### Exercise description
Reproduce the entries word for word, and omit any picture you find in them.

[Collected data entries]

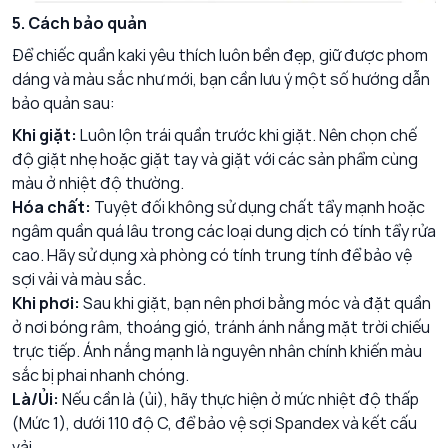
5. Cách bảo quản
Để chiếc quần kaki yêu thích luôn bền đẹp, giữ được phom
dáng và màu sắc như mới, bạn cần lưu ý một số hướng dẫn
bảo quản sau:
Khi giặt:
Luôn lộn trái quần trước khi giặt. Nên chọn chế
độ giặt nhẹ hoặc giặt tay và giặt với các sản phẩm cùng
màu ở nhiệt độ thường.
Hóa chất:
Tuyệt đối không sử dụng chất tẩy mạnh hoặc
ngâm quần quá lâu trong các loại dung dịch có tính tẩy rửa
cao. Hãy sử dụng xà phòng có tính trung tính để bảo vệ
sợi vải và màu sắc.
Khi phơi:
Sau khi giặt, bạn nên phơi bằng móc và đặt quần
ở nơi bóng râm, thoáng gió, tránh ánh nắng mặt trời chiếu
trực tiếp. Ánh nắng mạnh là nguyên nhân chính khiến màu
sắc bị phai nhanh chóng.
Là/Ủi:
Nếu cần là (ủi), hãy thực hiện ở mức nhiệt độ thấp
(Mức 1), dưới 110 độ C, để bảo vệ sợi Spandex và kết cấu
vải.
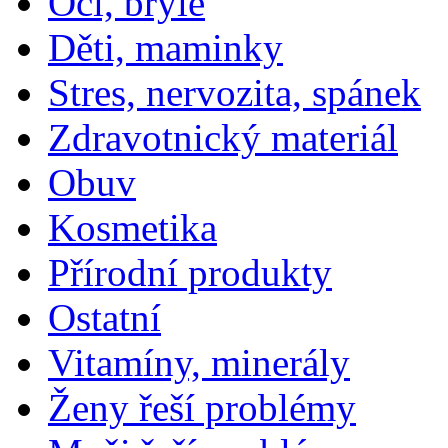
Oči, brýle
Děti, maminky
Stres, nervozita, spánek
Zdravotnický materiál
Obuv
Kosmetika
Přírodní produkty
Ostatní
Vitamíny, minerály
Ženy řeší problémy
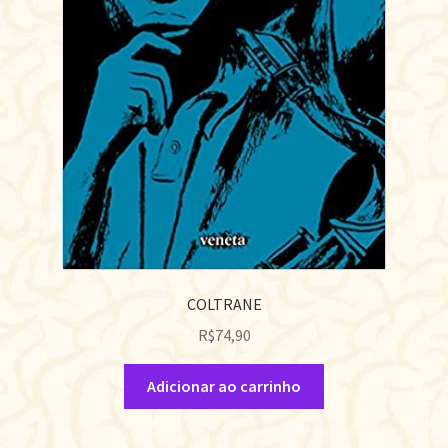
COLTRANE
R$
74,90
Adicionar ao carrinho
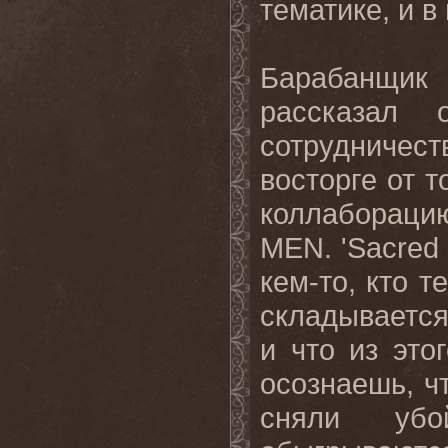
тематике, и в
Барабанщик
рассказал
сотрудничест
восторге от т
коллаборац
MEN. 'Sacred 
кем-то, кто т
складывается 
и что из это
осознаешь, чт
сняли убо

### Output below
5. Cách bảo quản
Để chiếc quần kaki yêu thích luôn bền đẹp, giữ được phom
dáng và màu sắc như mới, bạn cần lưu ý một số hướng dẫn
bảo quản sau:
Khi giặt:
Luôn lộn trái quần trước khi giặt. Nên chọn chế
độ giặt nhẹ hoặc giặt tay và giặt với các sản phẩm cùng
màu ở nhiệt độ thường.
Hóa chất:
Tuyệt đối không sử dụng chất tẩy mạnh hoặc
ngâm quần quá lâu trong các loại dung dịch có tính tẩy rửa
cao. Hãy sử dụng xà phòng có tính trung tính để bảo vệ
sợi vải và màu sắc.
Khi phơi:
Sau khi giặt, bạn nên phơi bằng móc và đặt quần
ở nơi bóng râm, thoáng gió, tránh ánh nắng mặt trời chiếu
trực tiếp. Ánh nắng mạnh là nguyên nhân chính khiến màu
sắc bị phai nhanh chóng.
Là/Ủi:
Nếu cần là (ủi), hãy thực hiện ở mức nhiệt độ thấp
(Mức 1), dưới 110 độ C, để bảo vệ sợi Spandex và kết cấu
vải.
Oči, brýle
Děti, maminky
Stres, nervozita, spánek
Zdravotnický materiál
Obuv
Kosmetika
Přírodní produkty
Ostatní
Vitamíny, minerály
Ženy řeší problémy
COLTRANE
R$
74,90
Adicionar ao carrinho
тематике, и в
Барабанщик
рассказал
сотрудничест
восторге от т
коллаборац
MEN. 'Sacred 
кем-то, кто т
складывается 
и что из это
осознаешь, чт
сняли убо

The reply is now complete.